Task prompt.
Range to copy from the entries below: the line containing "56: (183, 122, 1.67)" through the line containing "46: (411, 192, 1.67)", inclusive. Retype only those lines, exactly, without any images.

(Stored items from a collection)
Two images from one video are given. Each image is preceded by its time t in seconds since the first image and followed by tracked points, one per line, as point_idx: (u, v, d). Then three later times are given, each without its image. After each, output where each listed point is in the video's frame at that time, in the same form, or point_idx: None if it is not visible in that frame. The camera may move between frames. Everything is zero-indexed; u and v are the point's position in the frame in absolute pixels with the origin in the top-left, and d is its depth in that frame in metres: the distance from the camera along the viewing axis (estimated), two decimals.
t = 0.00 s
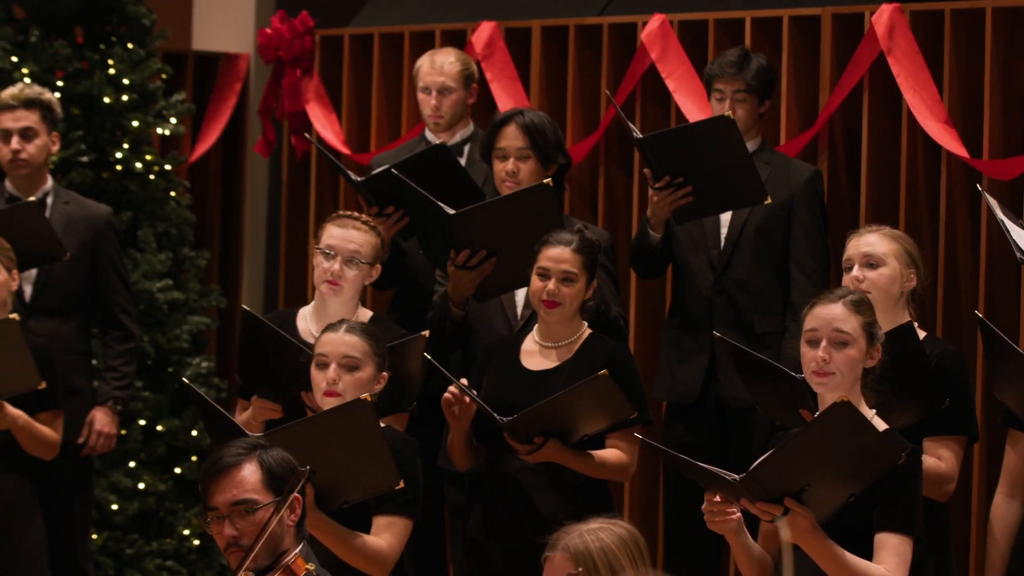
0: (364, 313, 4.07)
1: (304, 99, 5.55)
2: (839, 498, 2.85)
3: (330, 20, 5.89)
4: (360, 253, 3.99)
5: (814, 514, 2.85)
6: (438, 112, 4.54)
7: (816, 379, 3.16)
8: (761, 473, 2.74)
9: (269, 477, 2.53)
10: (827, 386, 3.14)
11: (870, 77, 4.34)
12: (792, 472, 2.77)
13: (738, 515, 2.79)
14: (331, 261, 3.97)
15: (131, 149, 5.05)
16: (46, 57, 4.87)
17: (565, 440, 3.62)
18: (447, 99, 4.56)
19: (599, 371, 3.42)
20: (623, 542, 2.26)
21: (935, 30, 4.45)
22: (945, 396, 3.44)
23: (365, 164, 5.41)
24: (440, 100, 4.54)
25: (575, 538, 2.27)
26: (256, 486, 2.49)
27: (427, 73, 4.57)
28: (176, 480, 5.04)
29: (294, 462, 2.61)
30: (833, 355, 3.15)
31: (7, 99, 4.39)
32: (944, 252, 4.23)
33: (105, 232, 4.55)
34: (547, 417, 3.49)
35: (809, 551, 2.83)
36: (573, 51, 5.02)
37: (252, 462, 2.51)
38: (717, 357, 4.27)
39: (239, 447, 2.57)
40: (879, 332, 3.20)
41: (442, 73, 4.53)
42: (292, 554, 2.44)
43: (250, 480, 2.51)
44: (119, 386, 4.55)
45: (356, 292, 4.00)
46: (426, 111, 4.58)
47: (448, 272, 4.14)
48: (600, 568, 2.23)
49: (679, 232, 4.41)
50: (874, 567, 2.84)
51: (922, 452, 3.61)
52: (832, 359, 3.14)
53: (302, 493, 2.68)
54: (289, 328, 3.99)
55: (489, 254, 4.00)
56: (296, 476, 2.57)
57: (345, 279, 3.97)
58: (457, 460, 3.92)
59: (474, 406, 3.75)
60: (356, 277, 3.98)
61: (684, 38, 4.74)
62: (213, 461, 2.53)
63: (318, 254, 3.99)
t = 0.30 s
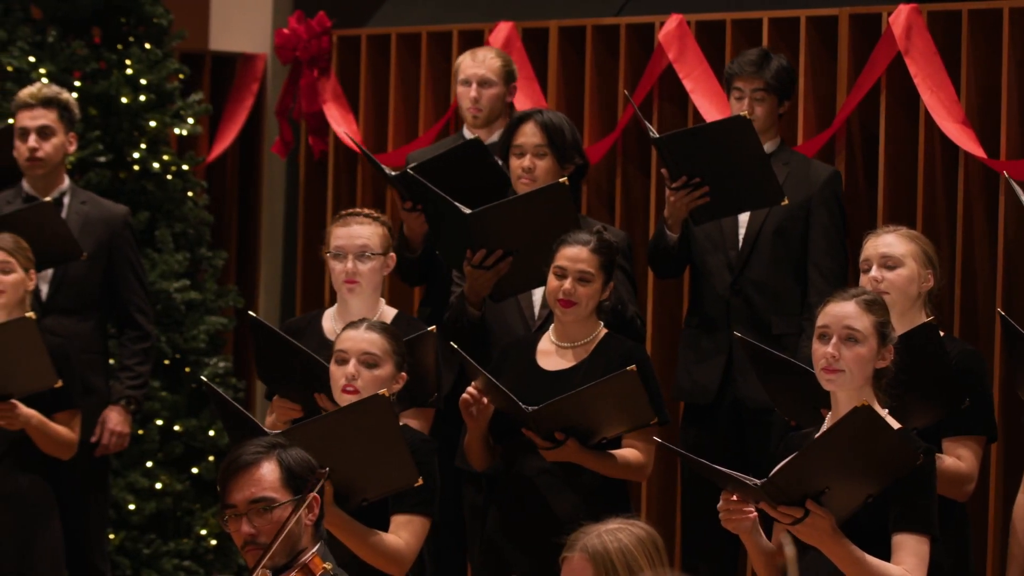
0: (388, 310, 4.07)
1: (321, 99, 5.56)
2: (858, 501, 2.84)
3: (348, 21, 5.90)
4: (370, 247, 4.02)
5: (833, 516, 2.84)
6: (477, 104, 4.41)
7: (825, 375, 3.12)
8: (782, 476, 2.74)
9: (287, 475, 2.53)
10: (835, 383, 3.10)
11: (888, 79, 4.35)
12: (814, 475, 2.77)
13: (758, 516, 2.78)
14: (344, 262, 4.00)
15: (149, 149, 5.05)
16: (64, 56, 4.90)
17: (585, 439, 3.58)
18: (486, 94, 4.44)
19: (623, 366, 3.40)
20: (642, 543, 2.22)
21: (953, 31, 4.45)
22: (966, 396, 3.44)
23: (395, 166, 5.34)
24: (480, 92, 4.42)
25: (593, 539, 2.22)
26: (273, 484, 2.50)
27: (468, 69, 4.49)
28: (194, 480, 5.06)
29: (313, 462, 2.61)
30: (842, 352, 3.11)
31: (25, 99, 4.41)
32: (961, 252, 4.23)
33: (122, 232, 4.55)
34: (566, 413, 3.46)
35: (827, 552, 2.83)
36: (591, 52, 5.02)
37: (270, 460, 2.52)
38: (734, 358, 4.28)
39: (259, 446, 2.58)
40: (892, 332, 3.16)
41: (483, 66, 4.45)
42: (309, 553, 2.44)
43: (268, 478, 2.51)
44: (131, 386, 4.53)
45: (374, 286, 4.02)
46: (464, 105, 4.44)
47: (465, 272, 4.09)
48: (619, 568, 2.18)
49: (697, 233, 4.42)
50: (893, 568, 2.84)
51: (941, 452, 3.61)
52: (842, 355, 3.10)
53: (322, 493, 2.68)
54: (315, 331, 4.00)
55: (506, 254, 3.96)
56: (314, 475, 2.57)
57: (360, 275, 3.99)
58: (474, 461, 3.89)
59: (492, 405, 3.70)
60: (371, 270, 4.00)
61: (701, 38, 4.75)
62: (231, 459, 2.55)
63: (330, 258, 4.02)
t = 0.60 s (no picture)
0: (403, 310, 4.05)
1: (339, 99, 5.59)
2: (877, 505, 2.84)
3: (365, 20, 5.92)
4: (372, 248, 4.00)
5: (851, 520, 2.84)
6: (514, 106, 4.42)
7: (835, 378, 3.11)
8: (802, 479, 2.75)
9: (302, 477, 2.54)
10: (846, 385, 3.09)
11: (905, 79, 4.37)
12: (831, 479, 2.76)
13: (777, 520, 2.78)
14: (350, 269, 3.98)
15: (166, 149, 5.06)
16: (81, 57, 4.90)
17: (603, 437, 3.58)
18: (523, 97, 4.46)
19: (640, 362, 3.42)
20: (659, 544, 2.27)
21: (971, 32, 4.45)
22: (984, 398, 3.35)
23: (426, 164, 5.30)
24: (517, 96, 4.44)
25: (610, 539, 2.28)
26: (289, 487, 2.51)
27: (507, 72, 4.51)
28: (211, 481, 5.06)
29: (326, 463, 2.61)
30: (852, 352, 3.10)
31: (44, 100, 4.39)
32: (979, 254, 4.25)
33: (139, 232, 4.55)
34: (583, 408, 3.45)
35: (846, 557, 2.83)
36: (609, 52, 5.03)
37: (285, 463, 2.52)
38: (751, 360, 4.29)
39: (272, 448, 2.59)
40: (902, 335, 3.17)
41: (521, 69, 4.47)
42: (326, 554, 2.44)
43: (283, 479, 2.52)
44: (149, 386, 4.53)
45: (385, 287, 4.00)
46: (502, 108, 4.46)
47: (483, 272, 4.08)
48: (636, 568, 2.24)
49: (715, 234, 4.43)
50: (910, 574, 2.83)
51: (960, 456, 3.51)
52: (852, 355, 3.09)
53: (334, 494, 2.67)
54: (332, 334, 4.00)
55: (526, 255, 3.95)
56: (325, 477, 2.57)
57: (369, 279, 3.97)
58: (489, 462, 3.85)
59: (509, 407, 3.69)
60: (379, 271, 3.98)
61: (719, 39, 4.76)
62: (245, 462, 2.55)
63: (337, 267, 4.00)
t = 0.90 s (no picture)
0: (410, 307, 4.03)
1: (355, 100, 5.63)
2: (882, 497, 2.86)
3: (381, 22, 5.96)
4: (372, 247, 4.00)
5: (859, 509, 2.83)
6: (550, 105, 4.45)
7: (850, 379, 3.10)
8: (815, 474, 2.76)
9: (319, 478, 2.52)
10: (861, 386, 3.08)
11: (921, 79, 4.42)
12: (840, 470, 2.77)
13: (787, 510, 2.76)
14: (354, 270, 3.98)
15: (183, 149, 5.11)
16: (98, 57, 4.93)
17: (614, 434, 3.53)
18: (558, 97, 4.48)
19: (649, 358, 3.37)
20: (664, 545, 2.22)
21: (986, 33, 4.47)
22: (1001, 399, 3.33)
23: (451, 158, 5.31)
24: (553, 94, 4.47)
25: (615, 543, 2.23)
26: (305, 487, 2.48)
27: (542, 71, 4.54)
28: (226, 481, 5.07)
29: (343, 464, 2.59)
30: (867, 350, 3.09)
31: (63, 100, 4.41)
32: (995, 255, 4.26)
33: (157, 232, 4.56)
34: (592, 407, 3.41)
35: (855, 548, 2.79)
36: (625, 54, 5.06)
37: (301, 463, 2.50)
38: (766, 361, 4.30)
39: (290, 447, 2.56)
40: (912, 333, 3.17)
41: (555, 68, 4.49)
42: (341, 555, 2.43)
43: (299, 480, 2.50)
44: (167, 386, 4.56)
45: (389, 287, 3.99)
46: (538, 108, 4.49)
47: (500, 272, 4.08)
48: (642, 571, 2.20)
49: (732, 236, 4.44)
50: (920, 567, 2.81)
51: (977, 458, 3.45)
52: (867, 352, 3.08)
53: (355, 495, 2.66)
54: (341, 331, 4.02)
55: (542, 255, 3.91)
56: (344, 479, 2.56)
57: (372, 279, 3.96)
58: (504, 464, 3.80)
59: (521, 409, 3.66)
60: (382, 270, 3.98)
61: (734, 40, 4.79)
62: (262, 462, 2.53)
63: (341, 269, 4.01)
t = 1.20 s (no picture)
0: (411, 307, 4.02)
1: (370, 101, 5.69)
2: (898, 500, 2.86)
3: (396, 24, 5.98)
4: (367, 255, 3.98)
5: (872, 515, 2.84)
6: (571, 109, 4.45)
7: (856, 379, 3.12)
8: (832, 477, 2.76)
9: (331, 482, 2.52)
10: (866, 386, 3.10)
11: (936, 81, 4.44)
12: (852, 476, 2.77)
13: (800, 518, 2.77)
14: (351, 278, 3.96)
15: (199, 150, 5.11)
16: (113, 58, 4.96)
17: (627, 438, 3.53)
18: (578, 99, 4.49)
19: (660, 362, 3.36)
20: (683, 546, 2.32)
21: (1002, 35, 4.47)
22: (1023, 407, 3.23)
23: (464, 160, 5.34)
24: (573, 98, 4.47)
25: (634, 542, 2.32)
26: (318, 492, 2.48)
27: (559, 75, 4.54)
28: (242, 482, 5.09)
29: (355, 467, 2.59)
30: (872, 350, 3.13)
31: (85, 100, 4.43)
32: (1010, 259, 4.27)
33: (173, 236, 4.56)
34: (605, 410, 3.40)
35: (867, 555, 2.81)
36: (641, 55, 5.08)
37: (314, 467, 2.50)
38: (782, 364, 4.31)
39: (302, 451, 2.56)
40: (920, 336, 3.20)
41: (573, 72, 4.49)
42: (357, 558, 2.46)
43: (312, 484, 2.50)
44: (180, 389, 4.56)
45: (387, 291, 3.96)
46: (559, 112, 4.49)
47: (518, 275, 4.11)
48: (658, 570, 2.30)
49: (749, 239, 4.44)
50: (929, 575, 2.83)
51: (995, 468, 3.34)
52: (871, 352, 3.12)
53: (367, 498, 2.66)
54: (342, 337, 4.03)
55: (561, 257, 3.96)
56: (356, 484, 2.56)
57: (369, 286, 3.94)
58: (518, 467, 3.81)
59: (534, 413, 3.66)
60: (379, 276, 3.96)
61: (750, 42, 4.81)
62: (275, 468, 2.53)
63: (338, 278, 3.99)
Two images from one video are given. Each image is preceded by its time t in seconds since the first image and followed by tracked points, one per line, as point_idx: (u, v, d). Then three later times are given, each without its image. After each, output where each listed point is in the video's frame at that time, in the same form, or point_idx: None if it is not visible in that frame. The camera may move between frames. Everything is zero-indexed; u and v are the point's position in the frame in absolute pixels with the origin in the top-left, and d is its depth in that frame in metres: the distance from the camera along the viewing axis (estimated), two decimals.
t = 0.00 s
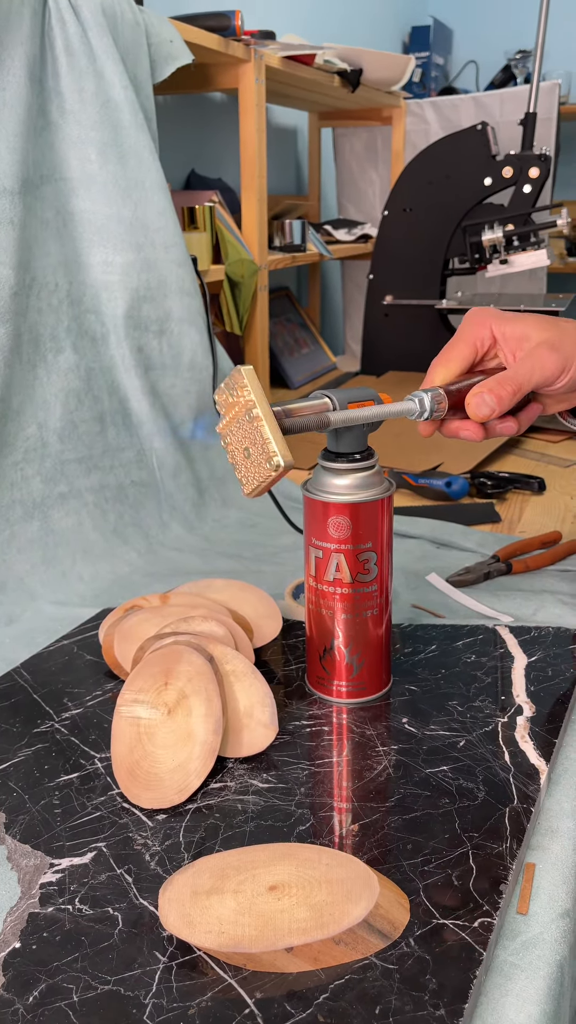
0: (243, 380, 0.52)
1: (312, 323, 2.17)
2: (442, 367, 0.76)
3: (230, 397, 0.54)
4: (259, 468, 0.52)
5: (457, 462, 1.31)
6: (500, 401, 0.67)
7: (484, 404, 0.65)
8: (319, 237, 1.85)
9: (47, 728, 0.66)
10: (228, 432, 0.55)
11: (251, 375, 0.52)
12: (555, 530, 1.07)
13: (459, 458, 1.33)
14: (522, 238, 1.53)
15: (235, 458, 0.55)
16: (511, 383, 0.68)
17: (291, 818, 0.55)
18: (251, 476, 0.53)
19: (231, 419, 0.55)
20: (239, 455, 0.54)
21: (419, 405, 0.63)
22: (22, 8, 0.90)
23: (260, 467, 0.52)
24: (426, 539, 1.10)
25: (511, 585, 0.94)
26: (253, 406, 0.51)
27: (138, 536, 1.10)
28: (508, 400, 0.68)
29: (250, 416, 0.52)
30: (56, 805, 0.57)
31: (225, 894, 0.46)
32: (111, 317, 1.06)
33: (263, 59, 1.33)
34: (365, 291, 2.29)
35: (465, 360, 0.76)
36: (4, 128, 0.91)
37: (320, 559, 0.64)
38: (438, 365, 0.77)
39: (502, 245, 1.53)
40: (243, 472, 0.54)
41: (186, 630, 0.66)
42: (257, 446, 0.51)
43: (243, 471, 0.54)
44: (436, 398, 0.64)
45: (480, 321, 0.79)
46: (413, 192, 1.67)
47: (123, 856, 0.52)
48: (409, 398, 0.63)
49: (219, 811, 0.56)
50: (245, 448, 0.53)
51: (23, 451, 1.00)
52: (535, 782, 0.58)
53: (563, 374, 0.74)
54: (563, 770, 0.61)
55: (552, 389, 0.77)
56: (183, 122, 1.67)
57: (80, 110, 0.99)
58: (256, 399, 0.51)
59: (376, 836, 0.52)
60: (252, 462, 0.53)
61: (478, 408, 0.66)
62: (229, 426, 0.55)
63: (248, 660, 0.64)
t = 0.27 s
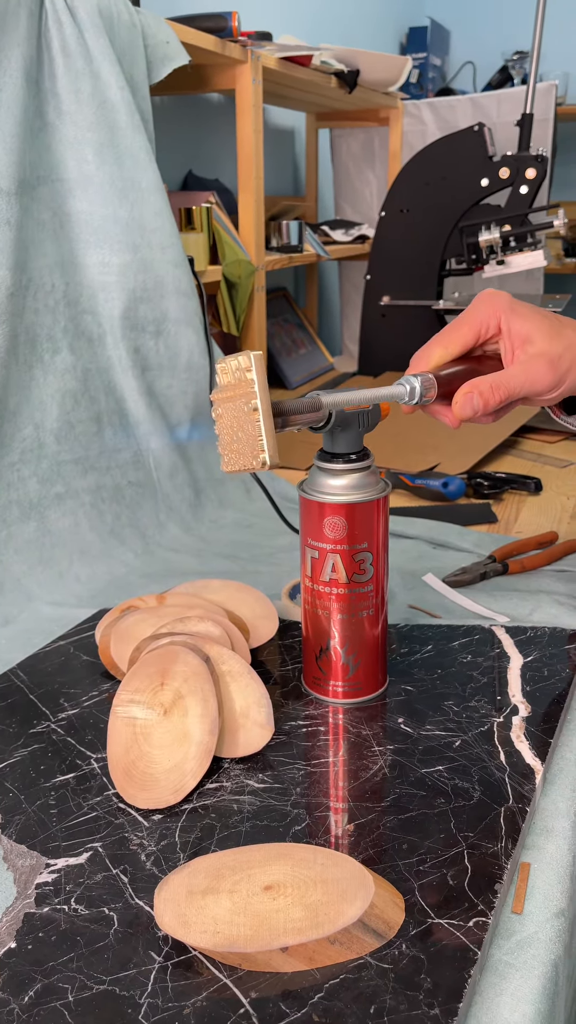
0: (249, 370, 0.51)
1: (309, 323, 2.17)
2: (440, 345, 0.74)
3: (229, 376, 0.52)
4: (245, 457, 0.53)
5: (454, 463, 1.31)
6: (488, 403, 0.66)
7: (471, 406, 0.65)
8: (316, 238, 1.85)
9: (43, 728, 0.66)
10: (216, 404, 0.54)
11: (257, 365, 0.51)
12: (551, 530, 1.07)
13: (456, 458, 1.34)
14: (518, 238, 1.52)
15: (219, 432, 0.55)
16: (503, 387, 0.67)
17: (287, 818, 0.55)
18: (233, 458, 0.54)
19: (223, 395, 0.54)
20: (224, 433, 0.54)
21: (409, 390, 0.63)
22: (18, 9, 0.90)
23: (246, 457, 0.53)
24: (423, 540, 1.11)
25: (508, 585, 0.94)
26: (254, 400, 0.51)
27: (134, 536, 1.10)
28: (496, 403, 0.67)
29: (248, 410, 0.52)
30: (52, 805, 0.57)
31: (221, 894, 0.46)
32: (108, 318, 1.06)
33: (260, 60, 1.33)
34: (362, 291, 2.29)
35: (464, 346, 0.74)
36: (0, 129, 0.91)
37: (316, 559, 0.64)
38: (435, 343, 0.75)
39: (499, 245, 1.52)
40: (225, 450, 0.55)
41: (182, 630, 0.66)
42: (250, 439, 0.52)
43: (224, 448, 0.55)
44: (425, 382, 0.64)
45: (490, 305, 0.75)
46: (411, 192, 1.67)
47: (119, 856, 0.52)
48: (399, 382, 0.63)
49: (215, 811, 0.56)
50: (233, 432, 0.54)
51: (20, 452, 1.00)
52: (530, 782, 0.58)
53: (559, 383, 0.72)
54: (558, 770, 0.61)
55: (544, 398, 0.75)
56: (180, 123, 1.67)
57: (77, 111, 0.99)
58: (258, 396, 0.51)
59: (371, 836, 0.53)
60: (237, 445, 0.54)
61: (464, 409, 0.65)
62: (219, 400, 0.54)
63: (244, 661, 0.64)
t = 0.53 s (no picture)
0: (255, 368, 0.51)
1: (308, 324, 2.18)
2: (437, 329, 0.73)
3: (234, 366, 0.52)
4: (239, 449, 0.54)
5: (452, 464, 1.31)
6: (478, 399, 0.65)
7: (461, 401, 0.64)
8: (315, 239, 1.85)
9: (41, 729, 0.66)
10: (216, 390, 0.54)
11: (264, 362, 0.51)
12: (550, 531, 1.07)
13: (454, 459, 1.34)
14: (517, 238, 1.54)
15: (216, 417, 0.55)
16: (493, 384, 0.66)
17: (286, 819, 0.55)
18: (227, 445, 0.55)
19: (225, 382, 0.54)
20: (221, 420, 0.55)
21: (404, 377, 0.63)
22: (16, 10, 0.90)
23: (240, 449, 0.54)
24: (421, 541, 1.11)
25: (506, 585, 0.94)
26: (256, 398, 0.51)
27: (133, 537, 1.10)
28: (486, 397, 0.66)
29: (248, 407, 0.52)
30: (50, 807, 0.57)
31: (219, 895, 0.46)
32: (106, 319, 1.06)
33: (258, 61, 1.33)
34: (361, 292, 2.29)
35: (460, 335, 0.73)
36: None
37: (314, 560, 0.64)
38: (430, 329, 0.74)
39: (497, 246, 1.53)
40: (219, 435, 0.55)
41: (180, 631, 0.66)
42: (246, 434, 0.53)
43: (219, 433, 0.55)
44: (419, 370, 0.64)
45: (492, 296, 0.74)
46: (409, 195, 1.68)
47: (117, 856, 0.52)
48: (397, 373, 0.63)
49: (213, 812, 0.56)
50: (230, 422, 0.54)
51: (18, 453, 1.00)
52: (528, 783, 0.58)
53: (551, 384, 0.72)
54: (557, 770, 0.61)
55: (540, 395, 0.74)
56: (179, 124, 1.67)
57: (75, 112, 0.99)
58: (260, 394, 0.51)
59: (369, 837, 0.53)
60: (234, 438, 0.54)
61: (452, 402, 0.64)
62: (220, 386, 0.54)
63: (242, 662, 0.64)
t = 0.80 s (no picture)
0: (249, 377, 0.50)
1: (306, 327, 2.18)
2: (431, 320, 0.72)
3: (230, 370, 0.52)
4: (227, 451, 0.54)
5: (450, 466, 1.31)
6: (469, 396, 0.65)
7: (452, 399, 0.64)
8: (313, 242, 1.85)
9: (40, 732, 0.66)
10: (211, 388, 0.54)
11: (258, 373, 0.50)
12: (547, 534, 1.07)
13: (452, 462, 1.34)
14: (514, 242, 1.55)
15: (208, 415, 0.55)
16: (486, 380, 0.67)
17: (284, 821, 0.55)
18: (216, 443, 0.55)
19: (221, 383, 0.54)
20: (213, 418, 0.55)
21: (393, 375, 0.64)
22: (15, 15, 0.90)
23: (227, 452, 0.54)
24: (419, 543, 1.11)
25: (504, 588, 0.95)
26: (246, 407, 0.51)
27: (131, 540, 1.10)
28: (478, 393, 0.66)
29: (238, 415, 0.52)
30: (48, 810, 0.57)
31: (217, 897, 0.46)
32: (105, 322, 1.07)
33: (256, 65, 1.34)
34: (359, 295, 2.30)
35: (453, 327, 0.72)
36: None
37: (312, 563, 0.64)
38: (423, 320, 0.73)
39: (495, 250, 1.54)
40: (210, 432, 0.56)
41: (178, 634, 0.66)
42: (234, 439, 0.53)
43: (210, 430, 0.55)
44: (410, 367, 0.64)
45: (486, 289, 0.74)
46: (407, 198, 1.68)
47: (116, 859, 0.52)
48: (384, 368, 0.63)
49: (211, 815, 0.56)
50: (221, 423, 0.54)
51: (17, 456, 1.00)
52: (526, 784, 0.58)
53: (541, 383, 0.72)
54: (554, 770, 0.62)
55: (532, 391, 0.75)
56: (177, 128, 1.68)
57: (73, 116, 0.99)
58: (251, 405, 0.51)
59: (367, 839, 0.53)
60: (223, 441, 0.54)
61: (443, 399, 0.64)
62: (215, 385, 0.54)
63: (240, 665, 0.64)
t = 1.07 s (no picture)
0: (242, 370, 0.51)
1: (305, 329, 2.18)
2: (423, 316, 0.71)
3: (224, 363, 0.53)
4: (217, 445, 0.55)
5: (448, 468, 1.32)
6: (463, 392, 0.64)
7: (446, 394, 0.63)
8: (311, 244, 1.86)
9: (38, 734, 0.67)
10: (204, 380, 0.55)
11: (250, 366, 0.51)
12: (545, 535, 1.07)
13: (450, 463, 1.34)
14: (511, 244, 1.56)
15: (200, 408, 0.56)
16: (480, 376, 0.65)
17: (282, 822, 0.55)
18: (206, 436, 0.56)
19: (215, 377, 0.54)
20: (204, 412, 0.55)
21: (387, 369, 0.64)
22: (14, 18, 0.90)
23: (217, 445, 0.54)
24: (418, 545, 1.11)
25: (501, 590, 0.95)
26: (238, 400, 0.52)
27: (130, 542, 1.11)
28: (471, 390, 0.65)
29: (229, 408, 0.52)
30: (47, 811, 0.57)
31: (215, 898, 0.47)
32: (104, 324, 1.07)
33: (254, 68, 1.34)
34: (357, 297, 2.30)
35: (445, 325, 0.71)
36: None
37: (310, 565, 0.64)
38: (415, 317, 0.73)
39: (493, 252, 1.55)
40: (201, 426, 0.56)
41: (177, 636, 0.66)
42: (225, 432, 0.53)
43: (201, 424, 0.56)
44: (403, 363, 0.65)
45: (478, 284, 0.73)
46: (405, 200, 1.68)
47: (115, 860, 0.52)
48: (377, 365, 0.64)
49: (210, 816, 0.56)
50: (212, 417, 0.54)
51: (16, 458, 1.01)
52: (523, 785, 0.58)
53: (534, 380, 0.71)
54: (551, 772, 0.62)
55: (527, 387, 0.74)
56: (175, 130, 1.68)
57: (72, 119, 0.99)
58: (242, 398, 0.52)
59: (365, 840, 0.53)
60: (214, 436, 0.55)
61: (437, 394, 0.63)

Written reply.
56: (183, 122, 1.67)
57: (80, 110, 0.99)
58: (256, 399, 0.51)
59: (376, 836, 0.52)
60: (252, 462, 0.53)
61: (478, 408, 0.66)
62: (229, 426, 0.55)
63: (248, 660, 0.64)
t = 0.27 s
0: (249, 370, 0.51)
1: (309, 323, 2.17)
2: (440, 345, 0.74)
3: (229, 376, 0.52)
4: (245, 457, 0.53)
5: (454, 463, 1.31)
6: (488, 403, 0.66)
7: (471, 406, 0.65)
8: (316, 238, 1.85)
9: (43, 728, 0.66)
10: (216, 404, 0.54)
11: (257, 365, 0.51)
12: (551, 530, 1.07)
13: (456, 458, 1.34)
14: (518, 238, 1.52)
15: (219, 432, 0.55)
16: (503, 387, 0.67)
17: (287, 818, 0.55)
18: (233, 458, 0.54)
19: (223, 395, 0.54)
20: (224, 433, 0.54)
21: (409, 390, 0.63)
22: (18, 9, 0.90)
23: (246, 457, 0.53)
24: (423, 540, 1.11)
25: (508, 585, 0.94)
26: (254, 400, 0.51)
27: (134, 536, 1.10)
28: (496, 403, 0.67)
29: (248, 410, 0.52)
30: (52, 805, 0.57)
31: (221, 894, 0.46)
32: (108, 318, 1.06)
33: (260, 60, 1.33)
34: (362, 291, 2.29)
35: (464, 346, 0.74)
36: (0, 129, 0.91)
37: (316, 559, 0.64)
38: (435, 343, 0.75)
39: (499, 245, 1.52)
40: (225, 450, 0.55)
41: (182, 630, 0.66)
42: (250, 439, 0.52)
43: (224, 448, 0.55)
44: (425, 382, 0.64)
45: (490, 305, 0.75)
46: (411, 192, 1.67)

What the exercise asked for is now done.